Michigan licensing board ends nearly 2 years overseeing pot regulation


It was with equal parts resignation and determination Thursday that the Medical Marihuana Licensing Board conducted its last meeting.
Like tires spinning in mud, the board churned through 92 applications for prequalification, 28 applications for state medical marijuana licenses and four appeals.
The deliberations were made knowing that a judge’s order allowing unlicensed medical pot facilities to stay open could render the board's efforts moot and that any denials would likely result in appeals extending long past the board's term.
The four-member panel tabled several applications, leaving the final determinations to its successor, the Marijuana Regulatory Agency, which will start Tuesday conducting the licensing process internally.
“We’re done,” Chairman Rick Johnson said after the meeting. “There will be a new process. Somebody else’s eyes will look at it” and perhaps make it “quicker and better.”
The board's monthly meetings likely will be replaced with a rolling application process within the Marijuana Regulatory Agency established through Gov. Gretchen Whitmer's March executive order. Whitmer created the agency to make the regulatory process for adult use and medical marijuana facilities more efficient.
The long-winded public medical marijuana licensing meetings, which began in June 2017, had become dreaded by licensees and a challenge for the state and board members who struggled to launch a regulated industry from a patchwork of facilities already operating in a largely gray market.
Outside of meetings, board members reviewed hundreds of pages of documentation related to the applications they considered, part of a job for which they were not paid.
Early meetings were packed with concerned marijuana users. Board members took flak for overly scrupulous reviews of applications. Decisions were appealed. The process was criticized. A state appeals judge routinely overturned the board’s resolutions.

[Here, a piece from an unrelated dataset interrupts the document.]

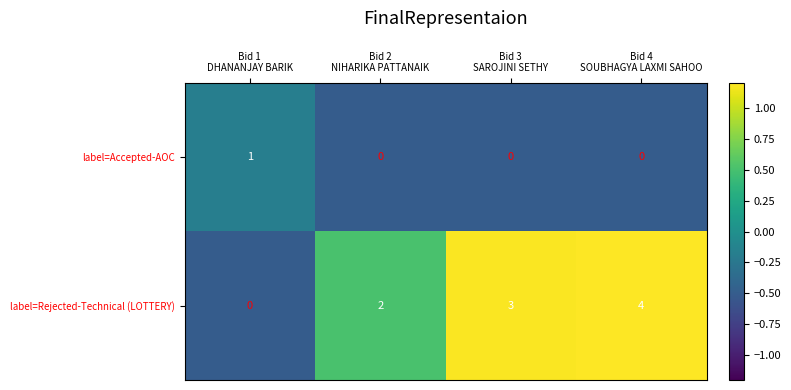

Which series has the largest total across all categories?

label=Rejected-Technical (LOTTERY)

None of that pressure let up Thursday, but some state employees and industry representatives acknowledged the challenging task board members had tackled.

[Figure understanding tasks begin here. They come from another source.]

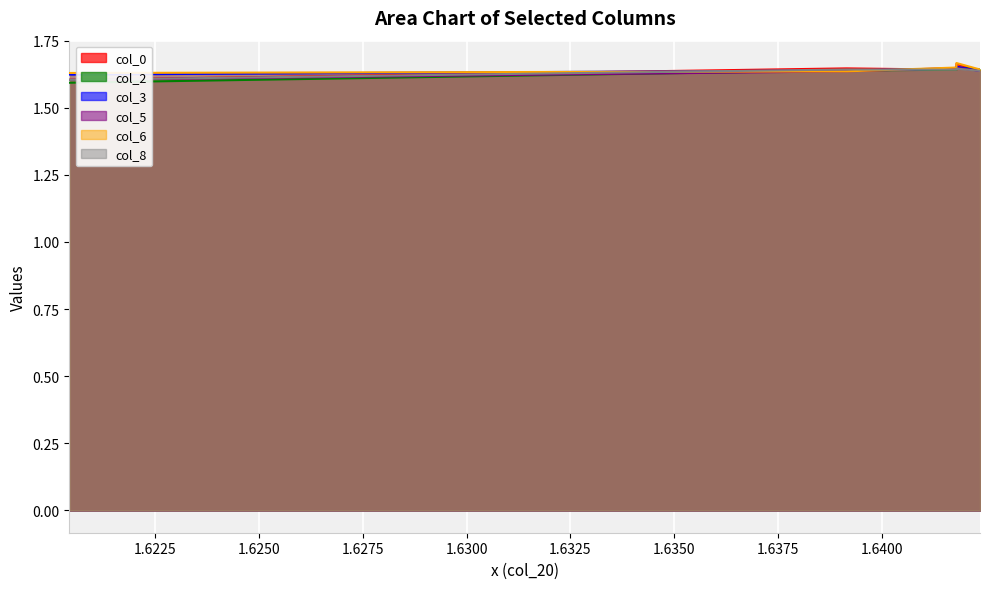

Reading right to left, transcribe all the data shown in this chart.

col_0: Row 4=1.6	Row 3=1.7	Row 2=1.6	Row 1=1.6	Row 0=1.6
col_2: Row 4=1.6	Row 3=1.7	Row 2=1.6	Row 1=1.6	Row 0=1.6
col_3: Row 4=1.6	Row 3=1.7	Row 2=1.6	Row 1=1.6	Row 0=1.6
col_5: Row 4=1.6	Row 3=1.6	Row 2=1.6	Row 1=1.6	Row 0=1.6
col_6: Row 4=1.6	Row 3=1.7	Row 2=1.6	Row 1=1.6	Row 0=1.6
col_8: Row 4=1.6	Row 3=1.6	Row 2=1.6	Row 1=1.6	Row 0=1.6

“Thank you very much for being pioneers,” Ben Wrigley, a lawyer for several applicants, told the board. “You’re unpaid, you volunteered for this and we now have an industry which is operating in the state of Michigan, a licensed industry, to take the place of the black market.”
The weight of the past two years showed as the board began its final meeting Thursday.

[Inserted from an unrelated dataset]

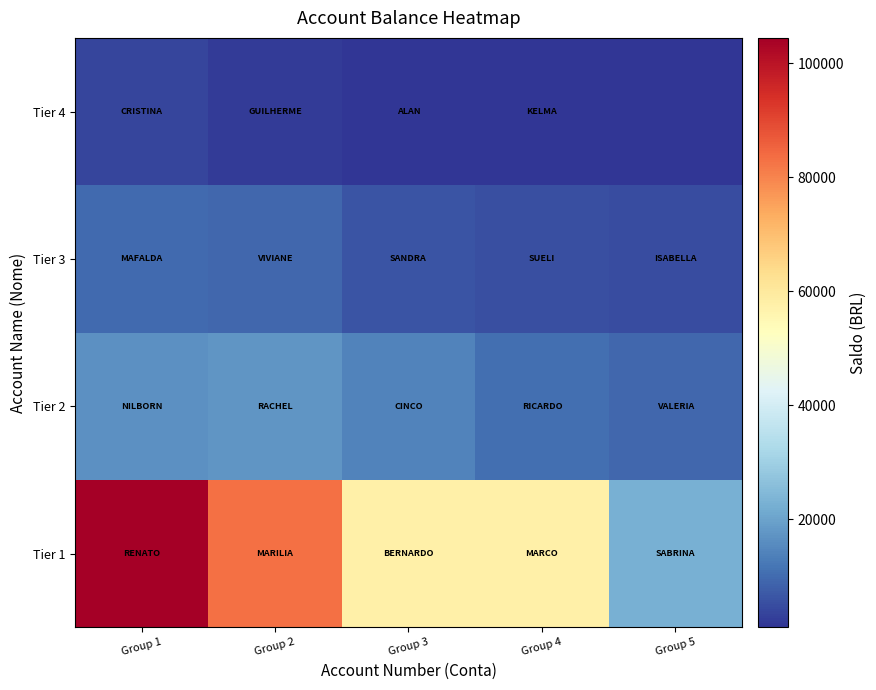

At which category is the sum across all series the highest?

Group 1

Johnson tried to prequalify 92 license applications at once, noting that recent judicial decisions allowing some unlicensed facilities to remain open "makes you wonder why we've been here at all."
Board member Nichole Cover had introduced the measure, but Vivian Pickard and Don Bailey didn’t surrender their authority so easily.
Far from going quietly, Bailey insisted on combing through each of the applications. He also questioned if the Bureau of Marijuana Regulation or Michigan State Police had sent investigators to Ann Arbor’s Hash Bash earlier this month where "marijuana and marijuana product was piled as high as you could reach.”
Director Andrew Brisbo said he was the only bureau employee who attended the event, as a speaker.
Bailey’s scrutiny of applicants has been a point of contention for many in the industry and Thursday was no exception. Still, the former state police officer wished licensees luck going forward.
“You are going to need it,” he said. “The black market has expanded exponentially. It’s not going to contract on its own.”
Johnson became emotional at the close of the meeting, thanking the state employees and medical marijuana entrepreneurs for their work in the market.